To some of you, that may not seem like a long time, but it blows my mind this much time has passed since that awkward (well, more awkward) phase of my life.
When I think back on my late teens and even early 20s, the part I remember the most was feeling completely terrified that I would fail at “real life” outside of high school.
Now I can see all that time worrying was a waste. And it’s encouraging to see a lot of teens and young adults nowadays get that. They aren’t worried, and, for the most part, I think that’s a good thing.
Ten years ago, I graduated high school. I graduated, but I didn’t leave. Because like so many of my classmates, I had no idea where to go. And so it became a popular practice in Ontario for Grade 12 students to go back for a “victory lap” (I’m not sure if it’s as common now or not, but back in my day about 15 per cent of graduates opted to go back and gain extra credits).
Had I not taken that extra year, I might have ended up spending thousands of dollars on a post-secondary program I wasn’t sure was right for me. Or working at a job that made me miserable day in and day out.
At 17 or 18, it’s OK to have no clue what you want to do with your life. It’s OK to keep searching.
Finally being out of school makes you feel so much older, wiser and grown up. In the grand scheme of things though, the first 20 years of your life are just a blip on the radar. No one should expect teens and young adults to have it all figured out, and yet some do expect it.
But you can’t find your passion if you aren’t exploring.
This time a decade ago, I was working a job I absolutely despised – so much so that it drove me back to school. And I’m glad I did, because that was all part of figuring out what I wanted to do with my life. It also gave me a pretty good idea of what I didn’t want to be doing with my life.

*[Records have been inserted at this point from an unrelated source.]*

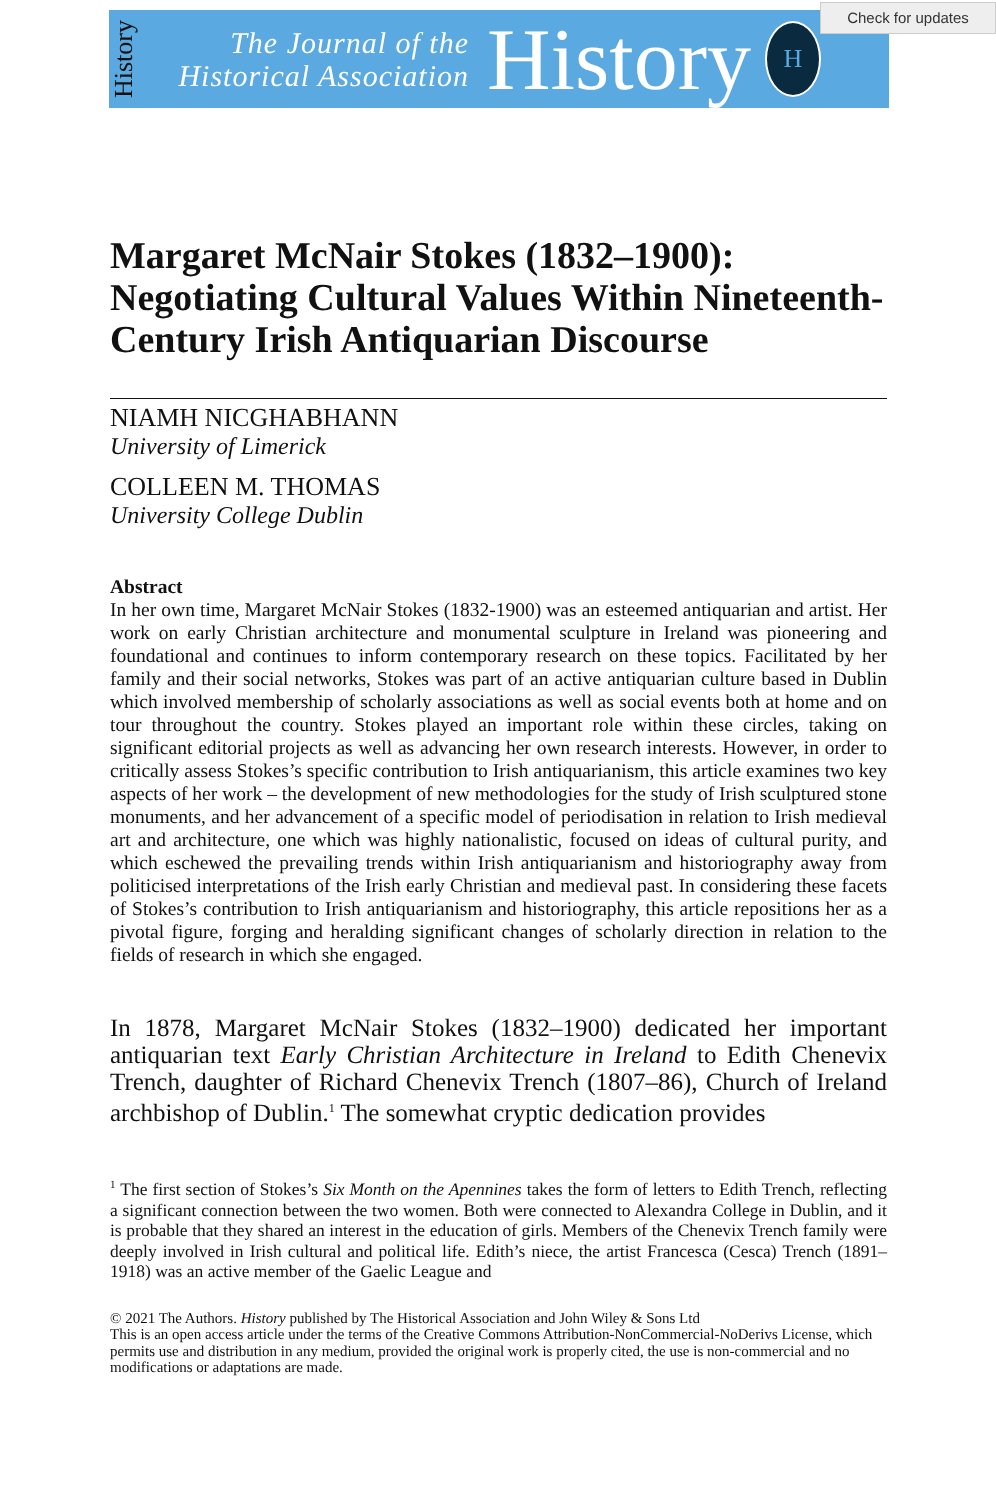History
The Journal of the
Historical Association
History
H
Check for updates
Margaret McNair Stokes (1832–1900): Negotiating Cultural Values Within Nineteenth-Century Irish Antiquarian Discourse
NIAMH NICGHABHANN
University of Limerick
COLLEEN M. THOMAS
University College Dublin
Abstract
In her own time, Margaret McNair Stokes (1832-1900) was an esteemed antiquarian and artist. Her work on early Christian architecture and monumental sculpture in Ireland was pioneering and foundational and continues to inform contemporary research on these topics. Facilitated by her family and their social networks, Stokes was part of an active antiquarian culture based in Dublin which involved membership of scholarly associations as well as social events both at home and on tour throughout the country. Stokes played an important role within these circles, taking on significant editorial projects as well as advancing her own research interests. However, in order to critically assess Stokes’s specific contribution to Irish antiquarianism, this article examines two key aspects of her work – the development of new methodologies for the study of Irish sculptured stone monuments, and her advancement of a specific model of periodisation in relation to Irish medieval art and architecture, one which was highly nationalistic, focused on ideas of cultural purity, and which eschewed the prevailing trends within Irish antiquarianism and historiography away from politicised interpretations of the Irish early Christian and medieval past. In considering these facets of Stokes’s contribution to Irish antiquarianism and historiography, this article repositions her as a pivotal figure, forging and heralding significant changes of scholarly direction in relation to the fields of research in which she engaged.
In 1878, Margaret McNair Stokes (1832–1900) dedicated her important antiquarian text Early Christian Architecture in Ireland to Edith Chenevix Trench, daughter of Richard Chenevix Trench (1807–86), Church of Ireland archbishop of Dublin.<sup>1</sup> The somewhat cryptic dedication provides
<sup>1</sup> The first section of Stokes’s Six Month on the Apennines takes the form of letters to Edith Trench, reflecting a significant connection between the two women. Both were connected to Alexandra College in Dublin, and it is probable that they shared an interest in the education of girls. Members of the Chenevix Trench family were deeply involved in Irish cultural and political life. Edith’s niece, the artist Francesca (Cesca) Trench (1891–1918) was an active member of the Gaelic League and
© 2021 The Authors. History published by The Historical Association and John Wiley & Sons Ltd
This is an open access article under the terms of the Creative Commons Attribution-NonCommercial-NoDerivs License, which permits use and distribution in any medium, provided the original work is properly cited, the use is non-commercial and no modifications or adaptations are made.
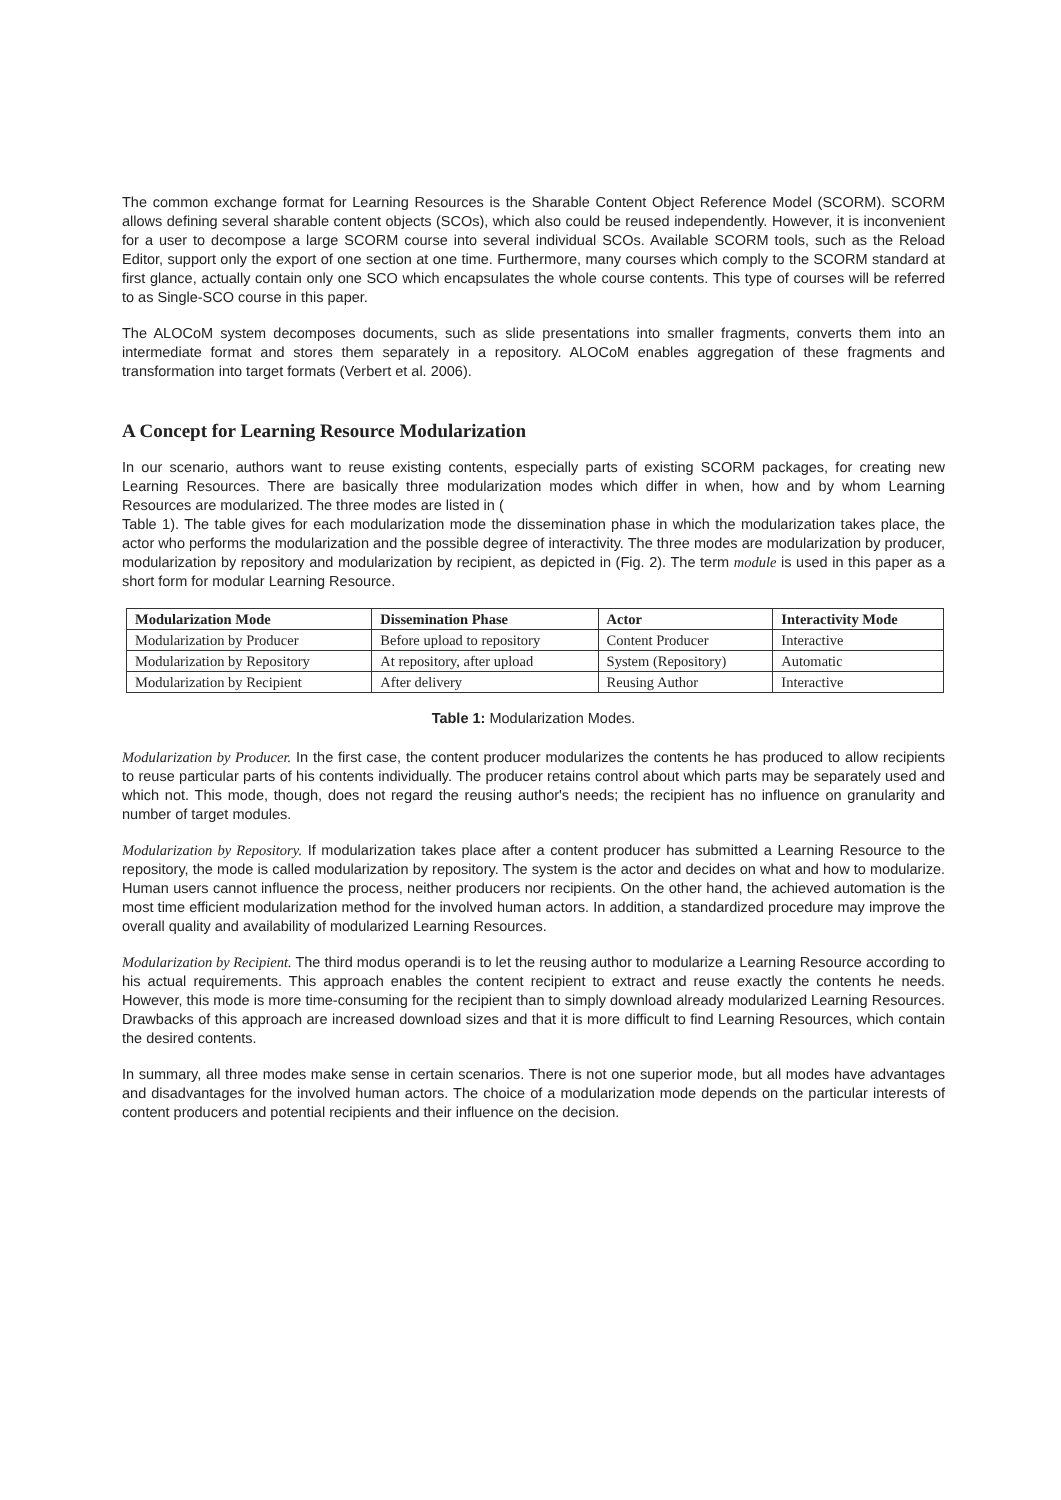The common exchange format for Learning Resources is the Sharable Content Object Reference Model (SCORM). SCORM allows defining several sharable content objects (SCOs), which also could be reused independently. However, it is inconvenient for a user to decompose a large SCORM course into several individual SCOs. Available SCORM tools, such as the Reload Editor, support only the export of one section at one time. Furthermore, many courses which comply to the SCORM standard at first glance, actually contain only one SCO which encapsulates the whole course contents. This type of courses will be referred to as Single-SCO course in this paper.
The ALOCoM system decomposes documents, such as slide presentations into smaller fragments, converts them into an intermediate format and stores them separately in a repository. ALOCoM enables aggregation of these fragments and transformation into target formats (Verbert et al. 2006).
A Concept for Learning Resource Modularization
In our scenario, authors want to reuse existing contents, especially parts of existing SCORM packages, for creating new Learning Resources. There are basically three modularization modes which differ in when, how and by whom Learning Resources are modularized. The three modes are listed in (
Table 1). The table gives for each modularization mode the dissemination phase in which the modularization takes place, the actor who performs the modularization and the possible degree of interactivity. The three modes are modularization by producer, modularization by repository and modularization by recipient, as depicted in (Fig. 2). The term module is used in this paper as a short form for modular Learning Resource.
| Modularization Mode | Dissemination Phase | Actor | Interactivity Mode |
| --- | --- | --- | --- |
| Modularization by Producer | Before upload to repository | Content Producer | Interactive |
| Modularization by Repository | At repository, after upload | System (Repository) | Automatic |
| Modularization by Recipient | After delivery | Reusing Author | Interactive |
Table 1: Modularization Modes.
Modularization by Producer. In the first case, the content producer modularizes the contents he has produced to allow recipients to reuse particular parts of his contents individually. The producer retains control about which parts may be separately used and which not. This mode, though, does not regard the reusing author's needs; the recipient has no influence on granularity and number of target modules.
Modularization by Repository. If modularization takes place after a content producer has submitted a Learning Resource to the repository, the mode is called modularization by repository. The system is the actor and decides on what and how to modularize. Human users cannot influence the process, neither producers nor recipients. On the other hand, the achieved automation is the most time efficient modularization method for the involved human actors. In addition, a standardized procedure may improve the overall quality and availability of modularized Learning Resources.
Modularization by Recipient. The third modus operandi is to let the reusing author to modularize a Learning Resource according to his actual requirements. This approach enables the content recipient to extract and reuse exactly the contents he needs. However, this mode is more time-consuming for the recipient than to simply download already modularized Learning Resources. Drawbacks of this approach are increased download sizes and that it is more difficult to find Learning Resources, which contain the desired contents.
In summary, all three modes make sense in certain scenarios. There is not one superior mode, but all modes have advantages and disadvantages for the involved human actors. The choice of a modularization mode depends on the particular interests of content producers and potential recipients and their influence on the decision.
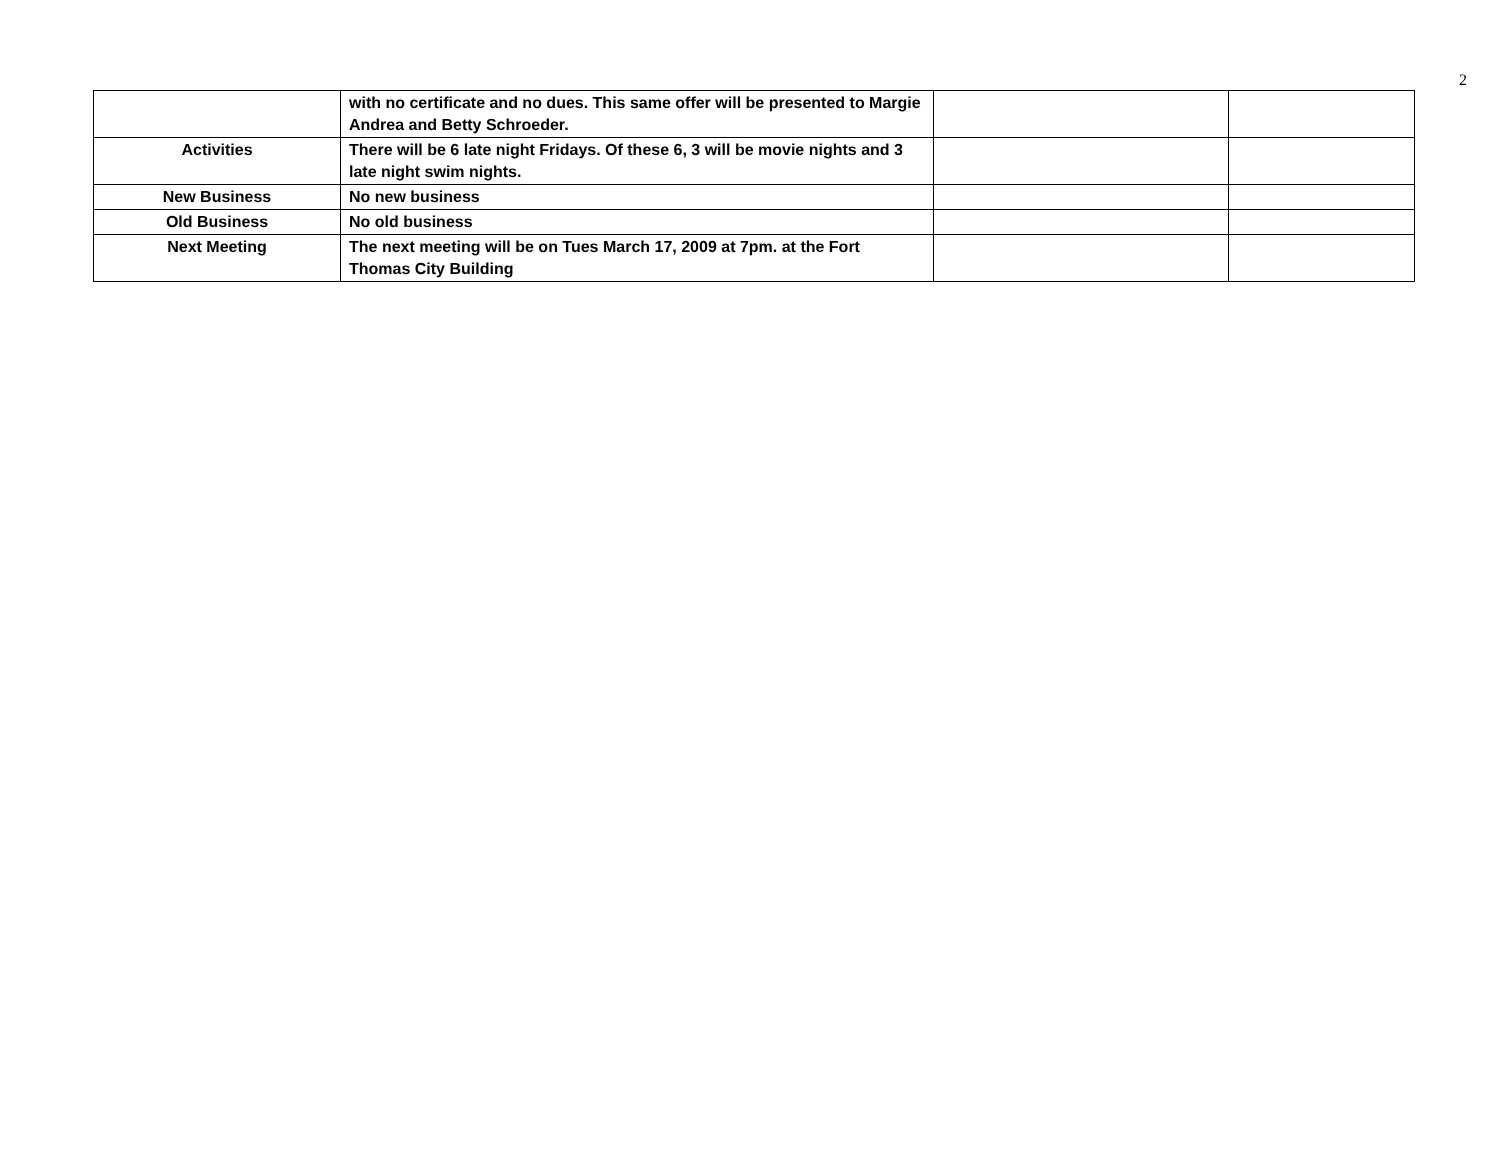2
| | with no certificate and no dues. This same offer will be presented to Margie Andrea and Betty Schroeder. | | |
| Activities | There will be 6 late night Fridays. Of these 6, 3 will be movie nights and 3 late night swim nights. | | |
| New Business | No new business | | |
| Old Business | No old business | | |
| Next Meeting | The next meeting will be on Tues March 17, 2009 at 7pm. at the Fort Thomas City Building | | |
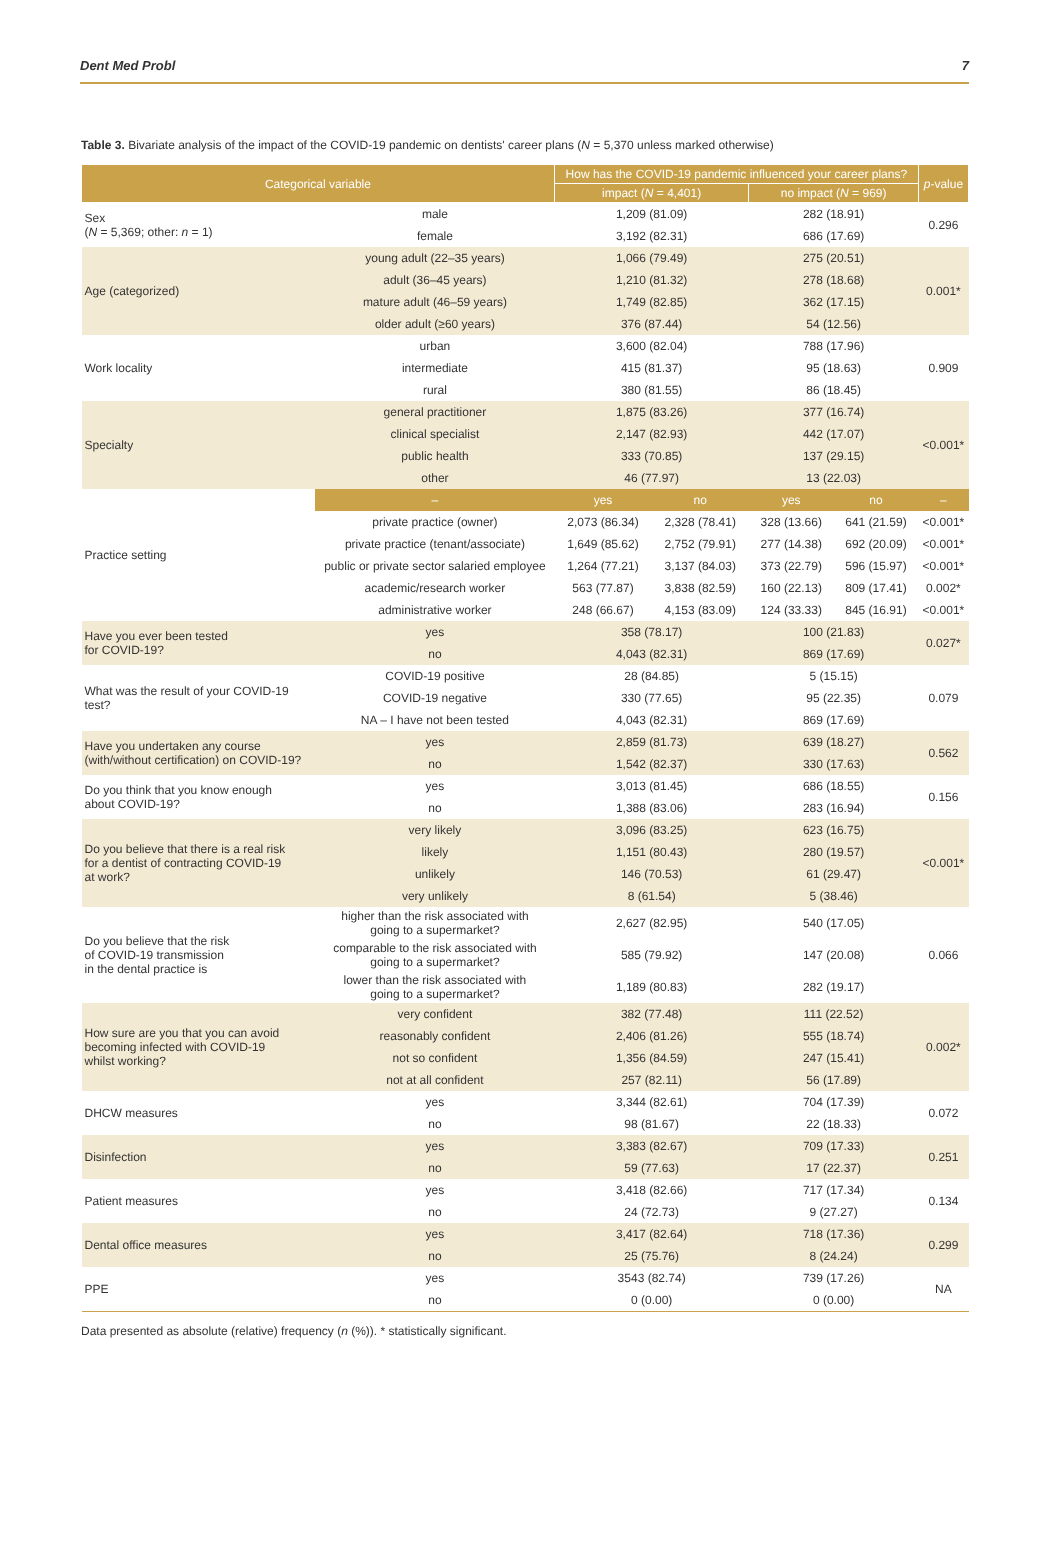Dent Med Probl 7
Table 3. Bivariate analysis of the impact of the COVID-19 pandemic on dentists' career plans (N = 5,370 unless marked otherwise)
| Categorical variable | | How has the COVID-19 pandemic influenced your career plans? | | | | p -value |
| --- | --- | --- | --- | --- | --- | --- |
| | | impact ( N = 4,401) | | no impact ( N = 969) | | |
| Sex ( N = 5,369; other: n = 1) | male | 1,209 (81.09) | | 282 (18.91) | | 0.296 |
| | female | 3,192 (82.31) | | 686 (17.69) | | |
| Age (categorized) | young adult (22–35 years) | 1,066 (79.49) | | 275 (20.51) | | 0.001* |
| | adult (36–45 years) | 1,210 (81.32) | | 278 (18.68) | | |
| | mature adult (46–59 years) | 1,749 (82.85) | | 362 (17.15) | | |
| | older adult (≥60 years) | 376 (87.44) | | 54 (12.56) | | |
| Work locality | urban | 3,600 (82.04) | | 788 (17.96) | | 0.909 |
| | intermediate | 415 (81.37) | | 95 (18.63) | | |
| | rural | 380 (81.55) | | 86 (18.45) | | |
| Specialty | general practitioner | 1,875 (83.26) | | 377 (16.74) | | <0.001* |
| | clinical specialist | 2,147 (82.93) | | 442 (17.07) | | |
| | public health | 333 (70.85) | | 137 (29.15) | | |
| | other | 46 (77.97) | | 13 (22.03) | | |
| Practice setting | – | yes | no | yes | no | – |
| | private practice (owner) | 2,073 (86.34) | 2,328 (78.41) | 328 (13.66) | 641 (21.59) | <0.001* |
| | private practice (tenant/associate) | 1,649 (85.62) | 2,752 (79.91) | 277 (14.38) | 692 (20.09) | <0.001* |
| | public or private sector salaried employee | 1,264 (77.21) | 3,137 (84.03) | 373 (22.79) | 596 (15.97) | <0.001* |
| | academic/research worker | 563 (77.87) | 3,838 (82.59) | 160 (22.13) | 809 (17.41) | 0.002* |
| | administrative worker | 248 (66.67) | 4,153 (83.09) | 124 (33.33) | 845 (16.91) | <0.001* |
| Have you ever been tested for COVID-19? | yes | 358 (78.17) | | 100 (21.83) | | 0.027* |
| | no | 4,043 (82.31) | | 869 (17.69) | | |
| What was the result of your COVID-19 test? | COVID-19 positive | 28 (84.85) | | 5 (15.15) | | 0.079 |
| | COVID-19 negative | 330 (77.65) | | 95 (22.35) | | |
| | NA – I have not been tested | 4,043 (82.31) | | 869 (17.69) | | |
| Have you undertaken any course (with/without certification) on COVID-19? | yes | 2,859 (81.73) | | 639 (18.27) | | 0.562 |
| | no | 1,542 (82.37) | | 330 (17.63) | | |
| Do you think that you know enough about COVID-19? | yes | 3,013 (81.45) | | 686 (18.55) | | 0.156 |
| | no | 1,388 (83.06) | | 283 (16.94) | | |
| Do you believe that there is a real risk for a dentist of contracting COVID-19 at work? | very likely | 3,096 (83.25) | | 623 (16.75) | | <0.001* |
| | likely | 1,151 (80.43) | | 280 (19.57) | | |
| | unlikely | 146 (70.53) | | 61 (29.47) | | |
| | very unlikely | 8 (61.54) | | 5 (38.46) | | |
| Do you believe that the risk of COVID-19 transmission in the dental practice is | higher than the risk associated with going to a supermarket? | 2,627 (82.95) | | 540 (17.05) | | 0.066 |
| | comparable to the risk associated with going to a supermarket? | 585 (79.92) | | 147 (20.08) | | |
| | lower than the risk associated with going to a supermarket? | 1,189 (80.83) | | 282 (19.17) | | |
| How sure are you that you can avoid becoming infected with COVID-19 whilst working? | very confident | 382 (77.48) | | 111 (22.52) | | 0.002* |
| | reasonably confident | 2,406 (81.26) | | 555 (18.74) | | |
| | not so confident | 1,356 (84.59) | | 247 (15.41) | | |
| | not at all confident | 257 (82.11) | | 56 (17.89) | | |
| DHCW measures | yes | 3,344 (82.61) | | 704 (17.39) | | 0.072 |
| | no | 98 (81.67) | | 22 (18.33) | | |
| Disinfection | yes | 3,383 (82.67) | | 709 (17.33) | | 0.251 |
| | no | 59 (77.63) | | 17 (22.37) | | |
| Patient measures | yes | 3,418 (82.66) | | 717 (17.34) | | 0.134 |
| | no | 24 (72.73) | | 9 (27.27) | | |
| Dental office measures | yes | 3,417 (82.64) | | 718 (17.36) | | 0.299 |
| | no | 25 (75.76) | | 8 (24.24) | | |
| PPE | yes | 3543 (82.74) | | 739 (17.26) | | NA |
| | no | 0 (0.00) | | 0 (0.00) | | |
Data presented as absolute (relative) frequency (n (%)). * statistically significant.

I’m not saying we should wait until our late 20s or into our 30s before we decide it’s time to get serious about education or a full-time career. But no one should feel pressured into the typical high-school-to-college/university-to-workforce-to-marriage-to-family lifestyle before they’re ready.
Maybe you’ve made a mistake in trying to find your way. It’s bound to happen, but it shouldn’t be discouraging.
The key is to keep moving forward.
I’m still trying to figure out how to get better at failing. Like most, failure is something I definitely don’t handle very well. Some people can let it roll off their backs, but it can eat away at me until I’ve analyzed and reanalyzed it to the point I feel I’m going mad. I find myself envious of the kind of people who can go through moments of setback and failure and bounce right back. They can move forward while I dwell on mine, wondering where I went wrong and wishing I could go back and choose another door to go through. I’m especially upset if my failure costs me money. But sometimes you have to suck it up and cut your losses.
Even after graduating college, many of us feel the pressure to immediately buckle down and panic about finding the perfect job. Because that’s what’s expected of us.
Instead of worrying about finding a job – any job – I wish I had spent that summer after college travelling. In the long run, it likely would have done me a lot better than working the night shift at a gas station for minimum wage, hating every minute of it. We may not be able to live our entire lives in wanderlust mode, but we should embrace the chances we have to do just that when they come along.
Having your life and future planned out at a young age is great, but those who don’t shouldn’t feel like freaks. Learning opportunities come in many different forms, and there’s more than one path to a certain outcome.